In short, the insurance companies claim that Starwood lied in its application for coverage about the history of the planes being insured and about the true owner of the company.
Starwood is the owner of the Learjet that crashed Sunday in Mexico, most likely killing Rivera, who has not been found. DNA tests are currently being conducted to confirm the identities of the remains found at the crash site.
Rivera was a Mexican-American star with a rising cross-border appeal. She sang traditional Mexican ballads and was nominated for a Latin Grammy Award in 2002 in the category of "Best Banda Album."
The lawsuits against Starwood focus on the man who signed the insurance paperwork on its behalf, Ed Nunez. Nunez's full name, the insurance companies claim, is Christian Edward Esquino Nunez, a businessman with a criminal record that includes falsifying airplane records.
The registered owner of Starwood, Norma Gonzalez, or her representatives were not immediately available.
In an unrelated lawsuit, Starwood admits that the company gave power of attorney to Ed Nunez to sign documents but denies that the man has any ownership or management role in the company. The sole member of Starwood is Norma Gonzalez, the court document states.
The pair of lawsuits from the insurance companies, however, tell another story.
The QBE lawsuit claims that Ed Nunez, also known as Christian Esquino, is the "alter ego" of Starwood, and that he is tied to the operations, assets and ownership of the firm in a way that makes him "inseparable" from the company.
The convicted businessman's history may be troublesome to observers of Sunday's crash.
Additional court records reviewed by CNN show that under the name Eduardo Nunez, the businessman was indicted by a federal grand jury in 2002 of falsifying logbooks to obtain airworthiness certificates from the Federal Aviation Administration. He pleaded guilty.
Esquino, a Mexican national, pleaded guilty in 2004 of participating in a scheme in which he "obtained a counterfeit Mexican inspection stamp, which was used to make entries in the fraudulently created logbooks, concerning the airworthiness for aircraft engines, propellers and airframes, as well as, certify completed 25-, 50- and 100-hour aircraft inspections," the criminal complaint states.
He sold those planes at a higher price, according to court records.
The Learjet in which Rivera was traveling, built in 1969, was not one of the aircraft cited in any of the legal action, records indicate.
Another case filed against Esquino in 1993 resulted in a conviction for "the concealment from the IRS of the existence, source and transfer of cash" for which he was sentenced to five years in prison.
According to court documents obtained by CNN, Esquino has a criminal record dating to 1991, when he pleaded guilty to one count of "aiding and abetting a false loan application." He was then sentenced to three years on probation.
In April 1991, Esquino was arrested and subsequently indicted on one count of "conspiracy to possess with intent to distribute cocaine," according to court records. He pleaded guilty.
The insurance companies claim that they would not have provided coverage for Starwood if they had known about such a criminal history. They allege that Esquino simply went by the name Nunez instead and failed to report his past.
Civil aviation officials say they believe no one survived Sunday's crash.
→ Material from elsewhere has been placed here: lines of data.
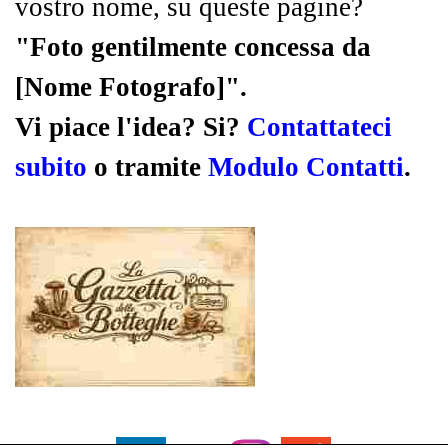
vostro nome, su queste pagine?
"Foto gentilmente concessa da
[Nome Fotografo]".
Vi piace l'idea? Si?
Contattateci
subito
o tramite
Modulo Contatti
.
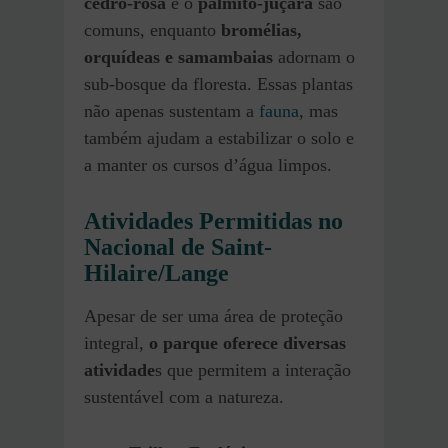
cedro-rosa
e o
palmito-juçara
são
comuns, enquanto
bromélias,
orquídeas e samambaias
adornam o
sub-bosque da floresta. Essas plantas
não apenas sustentam a
fauna
, mas
também ajudam a estabilizar o solo e
a manter os cursos d’água limpos.
Atividades Permitidas no
Nacional de Saint-
Hilaire/Lange
Apesar de ser uma área de proteção
integral,
o parque oferece diversas
atividade
s que permitem a interação
sustentável com a natureza.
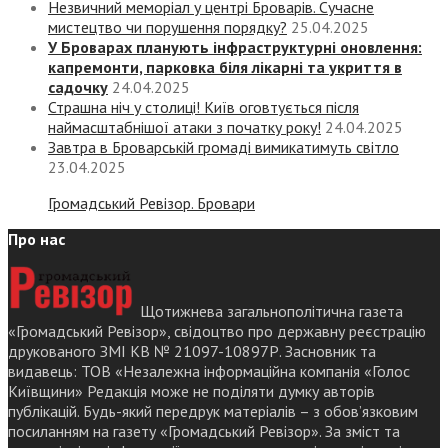
Незвичний меморіал у центрі Броварів. Сучасне
мистецтво чи порушення порядку?
25.04.2025
У Броварах планують інфраструктурні оновлення:
капремонти, парковка біля лікарні та укриття в
садочку
24.04.2025
Страшна ніч у столиці! Київ оговтується після
наймасштабнішої атаки з початку року!
24.04.2025
Завтра в Броварській громаді вимикатимуть світло
23.04.2025
Громадський Ревізор. Бровари
Про нас
Щотижнева загальнополітична газета
«Громадський Ревізор», свідоцтво про державну реєстрацію
друкованого ЗМІ КВ № 21097-10897Р. Засновник та
видавець: ТОВ «Незалежна інформаційна компанія «Голос
Київщини» Редакція може не поділяти думку авторів
публікацій. Будь-який передрук матеріалів – з обов’язковим
посиланням на газету «Громадський Ревізор». За зміст та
Yet Rivera's family says hope is the last thing to go.
Authorities would not describe the condition of the remains but said they do not know how many people they belong to.
The remains were found Tuesday at the site of the wreckage and were transported to Monterrey, the same city the private Learjet took off from, said Priscila Rivas, spokeswoman for the state's public ministry.
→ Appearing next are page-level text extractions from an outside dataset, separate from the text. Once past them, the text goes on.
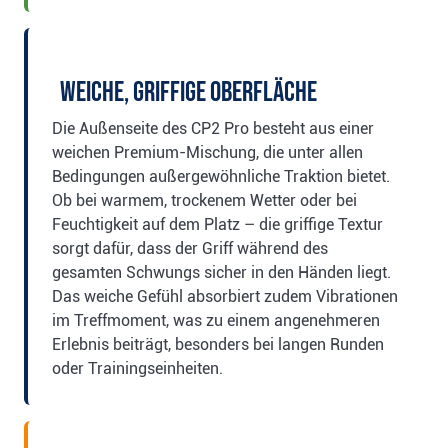
Weiche, griffige Oberfläche
Die Außenseite des CP2 Pro besteht aus einer
weichen Premium-Mischung, die unter allen
Bedingungen außergewöhnliche Traktion bietet.
Ob bei warmem, trockenem Wetter oder bei
Feuchtigkeit auf dem Platz – die griffige Textur
sorgt dafür, dass der Griff während des
gesamten Schwungs sicher in den Händen liegt.
Das weiche Gefühl absorbiert zudem Vibrationen
im Treffmoment, was zu einem angenehmeren
Erlebnis beiträgt, besonders bei langen Runden
oder Trainingseinheiten.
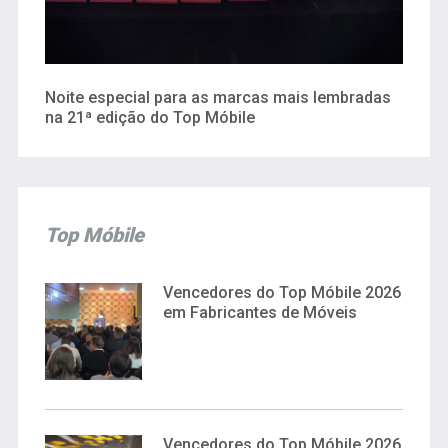
Noite especial para as marcas mais lembradas
na 21ª edição do Top Móbile
Top Móbile
Vencedores do Top Móbile 2026
em Fabricantes de Móveis
Vencedores do Top Móbile 2026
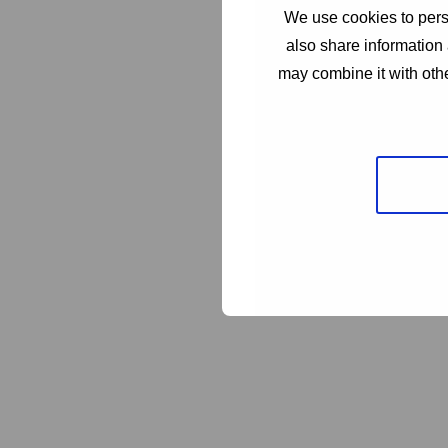
We use cookies to perso
also share information 
may combine it with othe
Überlassen Sie 
Overflow Schade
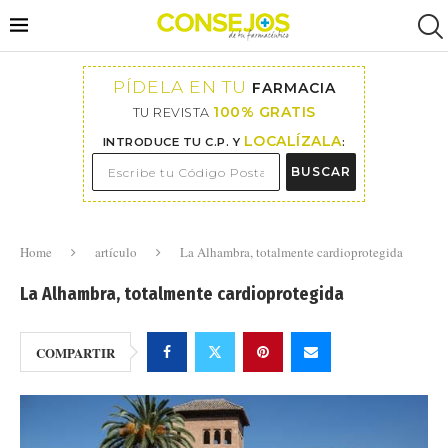
PÍDELA EN TU
FARMACIA
100% GRATIS
TU REVISTA
LOCALÍZALA
INTRODUCE TU C.P. Y
:
BUSCAR
Home
artículo
La Alhambra, totalmente cardioprotegida
La Alhambra, totalmente cardioprotegida
COMPARTIR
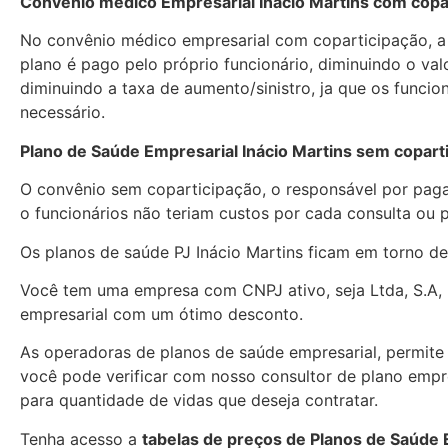
Convênio médico Empresarial Inácio Martins com copa
No convênio médico empresarial com coparticipação, a
plano é pago pelo próprio funcionário, diminuindo o va
diminuindo a taxa de aumento/sinistro, ja que os funcio
necessário.
Plano de Saúde Empresarial Inácio Martins sem copart
O convênio sem coparticipação, o responsável por paga
o funcionários não teriam custos por cada consulta ou
Os planos de saúde PJ Inácio Martins ficam em torno 
Você tem uma empresa com CNPJ ativo, seja Ltda, S.A, 
empresarial com um ótimo desconto.
As operadoras de planos de saúde empresarial, permite c
você pode verificar com nosso consultor de plano empres
para quantidade de vidas que deseja contratar.
Tenha acesso a
tabelas de preços de Planos de Saúde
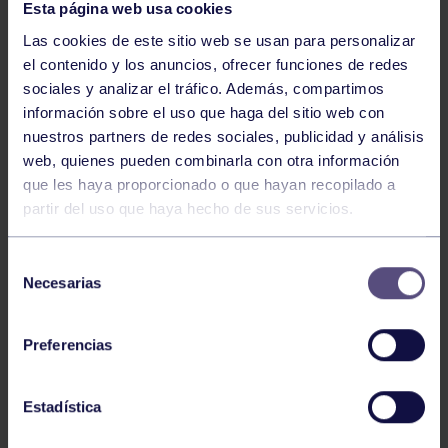
Esta página web usa cookies
Las cookies de este sitio web se usan para personalizar
el contenido y los anuncios, ofrecer funciones de redes
sociales y analizar el tráfico. Además, compartimos
información sobre el uso que haga del sitio web con
nuestros partners de redes sociales, publicidad y análisis
Coros y danzas
09 Abr 2026
web, quienes pueden combinarla con otra información
UN VERANO LLENO DE ACTUACIONES
que les haya proporcionado o que hayan recopilado a
partir del uso que haya hecho de sus servicios.
Selección
Necesarias
de
consentimiento
Preferencias
Coros y danzas
28 Sep 2025
Estadística
CELEBRAMOS MEDIO SIGLO DE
It is too early to tell if Rivera's remains were among those found, Rivas said, but DNA tests are under way. Test results could take anywhere from a day to weeks, she said.
Rivera's brother, Lupillo, arrived in Monterrey Tuesday from the family's home in Lakewood, California. Before he left California, he described the situation as "95% bad news" but added that the family is clinging to the small hope that Jenni Rivera somehow survived.
A makeshift altar with flowers, balloons and candles appeared on the family's front lawn.